Retiree above 50 years with 500,000 naira or below as RSA balance is paid off (enbloc payment).
Temporary loss of job and voluntary retirement before the age of 50 years is paid 25% of RSA balance 4 months after exit.
Death benefits is full payment of RSA balance to nominated Next of Kin, this also applies to group life insurance payment.
Where an employee/retiree who has been contributing under the new pension scheme dies, his/her retirement benefits shall be paid to his/her beneficiary under a WILL. In the event that the deceased did not leave a WILL, the retirement benefits shall be paid to any person appointed by the Probate Registry as the administrator of the estate of the deceased.
The total contributions will be paid out by the employer directly to a Pension Fund Custodian and will be managed and invested by the Pension Fund Administrator (PFA) of the employee’s choice.
You can increase your pension by making additional voluntary contribution over and above the 8% prescribed by PRA, 2014. Similarly, your employer may increase the employer’s pension contribution above the 10% minimum contribution prescribed by law.
The PFA or your employer cannot have access to the funds in your Retirement Savings Account (RSA). The account operates on your exclusive instruction.
The National Pension Commission is empowered by the Pension Reform Act 2014 to supervise and regulate the new pension scheme
WHAT ARE THE MAIN FUNCTIONS OF THE NATIONAL PENSION COMMISSION?
The National Pension Commission issues licenses to PFAs and Custodians, regulates their activities, and generally formulates, directs and oversees the overall policy guidelines on pension matters in Nigeria.
The pension funds and assets in the Retirement Savings Account (RSA) are kept by the PFC and as such the liquidation of the PFA will not affect the funds and assets. Besides, under the Pension Reform Act 2014, every PFA is expected to maintain a statutory reserve fund as contingency fund to meet claims for which it may be liable as may be determined by National Pension Commission.
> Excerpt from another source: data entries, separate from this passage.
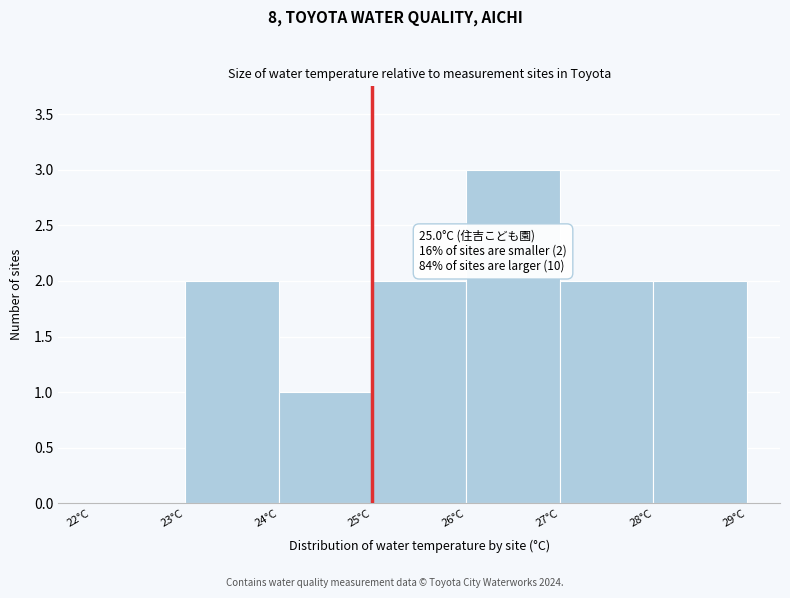

Which range on the x-axis has the tallest bar?

26 to 27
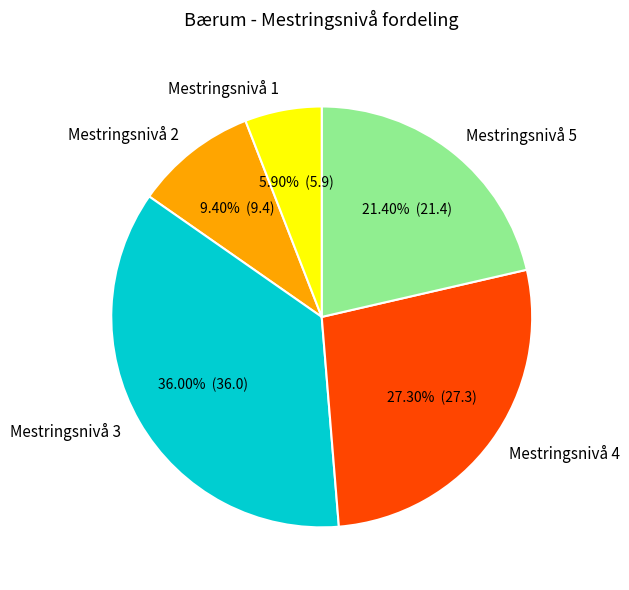

Which has a higher value, Mestringsnivå 3 or Mestringsnivå 4?

Mestringsnivå 3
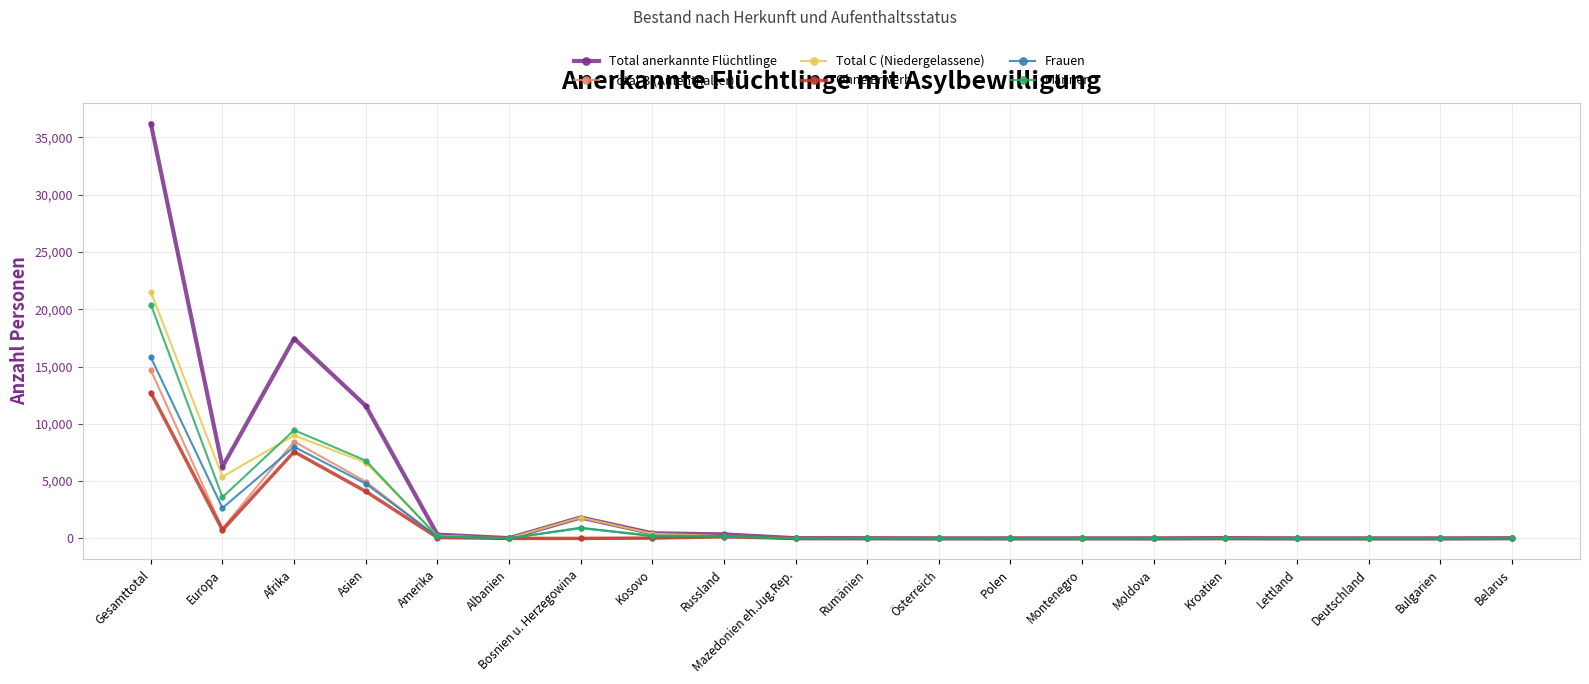

Which series has the largest range (max minus min)?

Total anerkannte Flüchtlinge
HOW CAN I BE SURE THAT MY CONTRIBUTIONS ARE SAFE?
All those managing or keeping custody of pension funds and assets will be licensed and continually regulated and supervised by the National Pension Commission.
WILL INFLATION AND DEVALUATION OF THE NAIRA NOT ERODE THE VALUE OF THE PENSION CONTRIBUTIONS?
It is the duty of the PFAs to administer the contributions and invest in such a way that will ensure safe and reasonable returns on investment. The reserve fund created by the PFAs under the Act would compensate for any erosion of the value of the contributions.